I think a lot of the works feel like they’re being birthed, birth is so violent. It’s the moment between life and death–which is the violence of living in a lot of ways for women, non-binary, trans, and non-conforming people. There is a violence of becoming. The work reflects that as well. I just hope that people feel self-reflective when they look at my work and question what it’s about. They’re not creatures, they’re beings.

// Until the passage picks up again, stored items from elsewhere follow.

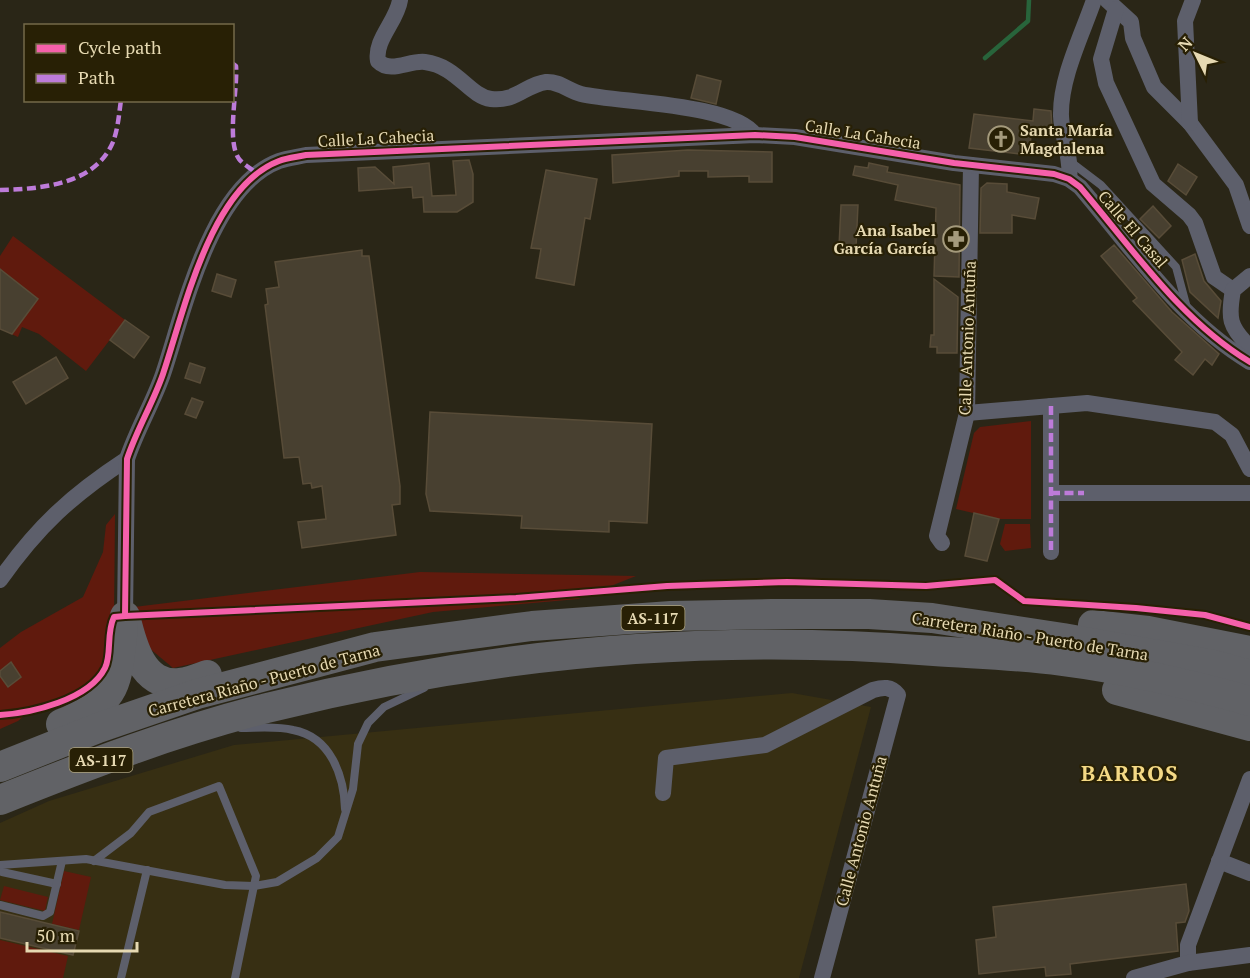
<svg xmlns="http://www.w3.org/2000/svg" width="1250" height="978" font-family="'PT Serif',serif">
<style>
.built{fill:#372f13}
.green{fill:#601a0d}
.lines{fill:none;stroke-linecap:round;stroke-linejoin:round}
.stream{stroke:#28643b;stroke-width:4.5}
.building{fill:#484030;stroke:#584c38;stroke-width:1.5}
.lane{stroke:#5d5f6b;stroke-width:8}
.street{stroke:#5d5f6b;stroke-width:16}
.highway{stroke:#616266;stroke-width:30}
.quiet{stroke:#bd7bd9;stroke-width:4.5;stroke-dasharray:9 4.5;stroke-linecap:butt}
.cycleway-casing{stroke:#282005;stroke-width:10}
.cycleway{stroke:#f560ab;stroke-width:6}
.labels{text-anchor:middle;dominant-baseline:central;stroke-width:4.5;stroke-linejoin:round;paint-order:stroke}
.shield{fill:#282005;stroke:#ada27e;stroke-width:1.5}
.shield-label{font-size:15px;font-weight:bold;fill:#e6d9b2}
.poi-label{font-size:16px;font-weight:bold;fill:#e6d9b2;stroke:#282005;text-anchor:start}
.street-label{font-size:16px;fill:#e6d9b2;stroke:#282005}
.district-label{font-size:22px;font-weight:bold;letter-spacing:1.5px;fill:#f4d985;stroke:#282005}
</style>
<rect width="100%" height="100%" fill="#2a2617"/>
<path class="built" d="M792 693 871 707 799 978H0V823L49 801 234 745Z"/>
<g class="green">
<path d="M13 236 125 320 86 371 39 334 22 327 18 337 0 329V256Z"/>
<path d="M1031 421V519H999L956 509 974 433 980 427Z"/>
<path d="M115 514 114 617 106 668 84 689 62 701 26 714 18 721 0 729V648L21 632 83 597 103 552 106 525Z"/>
<path d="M1005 524H1030L1031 548 1005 551 1000 544Z"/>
<path d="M420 572 636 576 578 599 433 612 173 668 136 637 134 607Z"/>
<path d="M64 871 91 877 79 930 52 924Z"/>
<path d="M4 886 48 897 45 911 0 900Z"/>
<path d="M0 940 68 956 63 978H0Z"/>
</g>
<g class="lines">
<path class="stream" d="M985 58 1028 21 1029 0"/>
</g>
<g class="building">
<path d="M697 75 721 81 716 104 691 98Z"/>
<path d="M1034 109 1051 111 1052 129 1032 127 1029 155 969 148 974 114 1033 121Z"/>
<path d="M688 150 772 152V182H749V176L708 177V171H679V176L613 183 612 155Z"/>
<path d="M469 160 473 174V202L457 212H424L423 197 413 198 412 187 359 191 358 168 375 167 394 184 393 167 429 163 432 196 456 195 453 161Z"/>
<path d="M869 163 888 167 887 172 960 185 959 277 934 276 936 208 895 200 898 185 853 175 855 166 868 168Z"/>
<path d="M1178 164 1197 177 1186 195 1168 181Z"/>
<path d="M546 170 597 179 590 219 585 218 574 285 536 278 541 249 531 248Z"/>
<path d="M987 183 1007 184V192L1039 198 1035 219 1012 215V233H980L981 188Z"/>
<path d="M841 205H858L856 247H839Z"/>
<path d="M1153 206 1171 226 1159 238 1140 219Z"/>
<path d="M1114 245 1172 312 1219 354 1212 365 1205 359 1193 375 1175 360 1182 352 1133 301 1137 298 1101 256Z"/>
<path d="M362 250V256H369L400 486V504L392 505 396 535 302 548 298 522 326 519 322 486 312 488 311 483 303 484 299 457 284 458 265 305 268 304 266 289 279 287 275 262Z"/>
<path d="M1195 254 1204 281 1221 301 1218 318 1190 292 1182 260Z"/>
<path d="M0 269 38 299 12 334 0 329Z"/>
<path d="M217 274 236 280 231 297 212 291Z"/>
<path d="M934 279 958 297 957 353H937V347H930L931 335H934Z"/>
<path d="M125 320 149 337 134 358 110 340Z"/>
<path d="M56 357 68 378 26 404 13 382Z"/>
<path d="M190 363 205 368 200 383 185 378Z"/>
<path d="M192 398 203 402 196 418 185 414Z"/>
<path d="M430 412 652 424 647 523 609 521V532L521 528 522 516 430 511 426 494Z"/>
<path d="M974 513 999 519 987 561 965 556Z"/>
<path d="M11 662 21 677 8 687 0 676V671Z"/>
<path d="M1186 884 1189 911 1185 922 1176 923 1178 951 1070 964 1071 974 1046 976 1045 967 979 974 976 940 996 937 993 907Z"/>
<path d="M0 912 79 931 73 955 0 938Z"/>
</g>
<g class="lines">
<g class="lane">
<path d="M1072 163 1101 185 1176 267 1187 308"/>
<path d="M241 728C258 728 277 726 293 730 331 737 344 776 345 809"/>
<path d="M94 861 131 833 149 812 219 786 256 876 235 978"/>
<path d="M0 865 86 859 225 885 254 886 277 882 317 858 338 837 353 789 358 744 368 723 384 707 424 688"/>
<path d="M2 872 57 884"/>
<path d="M0 905 43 916 50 912 62 861"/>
<path d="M121 978 147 870"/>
</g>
<g class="street">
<path d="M400 0C397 21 374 40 378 61 391 74 409 60 425 62 457 66 469 96 491 99 516 102 525 85 546 82 559 81 569 91 581 94 619 103 732 103 755 135"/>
<path d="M1107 0 1131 22 1133 38 1154 87 1190 123 1236 185 1250 226"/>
<path d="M1116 9 1101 59 1106 83 1153 184 1189 215 1195 223 1214 277 1233 290"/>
<path d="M1190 123 1185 21 1193 0"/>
<path d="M1069 179C1072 158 1062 139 1061 116 1060 78 1082 35 1094 0"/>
<path d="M1250 276 1233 290C1228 318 1229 327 1250 347"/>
<path d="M1051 406V552"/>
<path d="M967 413 1087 403 1215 422 1232 435 1250 469"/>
<path d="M1051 493H1250"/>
<path d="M942 543 937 536 967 413 971 165"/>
<path d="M0 580C38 526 72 495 127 459"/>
<path d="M125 616 127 459C137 429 153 403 163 374 184 312 210 187 279 161 287 158 297 157 306 155L755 135 795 137 954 163 1054 174 1069 179 1080 187C1132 248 1181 321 1250 362"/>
<path d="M663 793 666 758 765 745 873 690C883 687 891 686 898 695L822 978"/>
<path d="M1219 861 1250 873"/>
<path d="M1188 963V945L1250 779"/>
<path d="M1134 978 1188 963 1250 955"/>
</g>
<g class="highway">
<path d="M125 616C132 645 142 687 180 683 189 682 199 678 207 675"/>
<path d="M1093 625 1148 631 1250 651"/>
<path d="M1117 690 1250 726"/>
<path d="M61 724C120 700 116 686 123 628"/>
<path d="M0 767 98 728 197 694 375 647 532 626 671 616 772 614H869L932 618 1063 638 1214 665 1250 675"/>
<path d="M0 800C87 765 176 731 267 708 485 653 710 633 934 651 977 654 1020 655 1062 661 1125 669 1189 684 1250 701"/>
</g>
<g class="quiet">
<path d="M232 63 236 66C238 89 226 141 239 159 244 165 252 169 257 174"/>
<path d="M0 190C40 189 95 185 113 142 118 129 119 114 121 100"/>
<path d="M1051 406V552"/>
<path d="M1051 493H1084"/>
</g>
<g class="cycleway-casing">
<g id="cycleway">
<path d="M125 616 127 459C137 429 153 403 163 374 184 312 210 187 279 161 287 158 297 157 306 155L755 135 795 137 954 163 1054 174 1069 179 1080 187C1132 248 1181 321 1250 362"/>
<path d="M0 715C31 713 89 700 105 668 112 654 106 633 114 617L125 616 516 598 667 586 787 582 926 586 995 580 1024 601 1136 608 1205 615 1250 627"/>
</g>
</g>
<use href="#cycleway" class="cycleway"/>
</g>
<defs>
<g id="church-ring" transform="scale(1.35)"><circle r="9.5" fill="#282005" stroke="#a49a7c" stroke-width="1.5"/><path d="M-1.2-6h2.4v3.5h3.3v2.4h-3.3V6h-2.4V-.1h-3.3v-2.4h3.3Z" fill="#a49a7c"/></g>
<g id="pharmacy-ring" transform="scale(1.35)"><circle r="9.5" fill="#282005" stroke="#a49a7c" stroke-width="1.5"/><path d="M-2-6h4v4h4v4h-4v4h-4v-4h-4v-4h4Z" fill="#a49a7c"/></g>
</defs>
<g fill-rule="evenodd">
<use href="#church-ring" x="1001" y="139"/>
<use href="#pharmacy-ring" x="956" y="239"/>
</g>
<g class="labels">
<g class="shield">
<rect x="621.5" y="606" width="63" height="24" rx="4.5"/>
<rect x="69.5" y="748" width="63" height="24" rx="4.5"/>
</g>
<g class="shield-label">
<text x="653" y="618">AS-117</text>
<text x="101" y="760">AS-117</text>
</g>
<g class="poi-label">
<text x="1020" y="130">Santa María<tspan x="1020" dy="18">Magdalena</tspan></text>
<text x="936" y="230" text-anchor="end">Ana Isabel<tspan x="936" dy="18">García García</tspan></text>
</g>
<g class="street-label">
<text transform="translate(863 134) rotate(9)">Calle La Cahecia</text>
<text transform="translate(376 138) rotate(-3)">Calle La Cahecia</text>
<text transform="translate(1133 229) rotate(49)">Calle El Casal</text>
<text transform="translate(967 338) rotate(-88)">Calle Antonio Antuña</text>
<text transform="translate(1030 636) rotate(9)">Carretera Riaño - Puerto de Tarna</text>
<text transform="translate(264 680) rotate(-15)">Carretera Riaño - Puerto de Tarna</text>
<text transform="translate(861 831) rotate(-75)">Calle Antonio Antuña</text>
</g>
<g class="district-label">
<text x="1130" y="772">BARROS</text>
</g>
</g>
<rect x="24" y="24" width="210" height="78" fill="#282005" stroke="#746a4a" stroke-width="1.5"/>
<rect x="36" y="44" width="30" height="9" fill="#f560ab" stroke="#746a4a" stroke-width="1.5"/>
<text x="78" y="54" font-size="18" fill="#e6d9b2">Cycle path</text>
<rect x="36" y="74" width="30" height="9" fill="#bd7bd9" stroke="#746a4a" stroke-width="1.5"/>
<text x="78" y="84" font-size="18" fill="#e6d9b2">Path</text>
<g transform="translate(1196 54) rotate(313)" stroke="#282005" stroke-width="4.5" paint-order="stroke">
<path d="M0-4.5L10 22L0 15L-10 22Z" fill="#e6d9b2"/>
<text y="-9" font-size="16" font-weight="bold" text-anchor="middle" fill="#e6d9b2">N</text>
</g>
<path d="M27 942v9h110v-9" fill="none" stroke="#e6d9b2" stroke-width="3"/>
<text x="36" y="942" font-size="18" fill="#e6d9b2" stroke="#282005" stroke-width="4.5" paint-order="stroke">50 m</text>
</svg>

Stephanie E. Hanes was born in Alberta, Canada. In 2009 they received a BFA from The Nova Scotia College of Art and Design University in Halifax, Canada. Hanes is an MFA Graduate of Ceramics at the Rhode Island School Of Design in 2017 and received the prestigious Toby Devan Lewis Fellowship for a graduate student with exceptional promise. Stephanie was one of six artists awarded the 2020 NCECA Emerging Artist Prize. In addition, they have exhibited Internationally with a solo show at C.R.E.T.A Rome Gallery in Italy and several group shows at Lefebvre et Fils Gallery in Paris, France. Recently,Stephanie exhibited Bronze and Glass works with Secci Contemporary in Florence, Italy. They have exhibited their ceramic sculptures throughout the USA and Canada at several museum group shows: they were featured artist at the Gardiner Museum in Toronto, Nora Eccles Harrison Museum of Art, The Daum Museum of Contemporary Art, Arizona State University Museum, The Fuller Craft Museum, and RISD Museum Gelman Gallery. They have shown with galleries in Portland with Eutectic Gallery, Seasons Gallery in Seattle, Five Car Garage in Los Angeles, and The Untitled Space In New York City. Hanes is an Assistant Professor in Ceramic Art at New York College Of Ceramics at Alfred University, where they teach ceramic sculpture.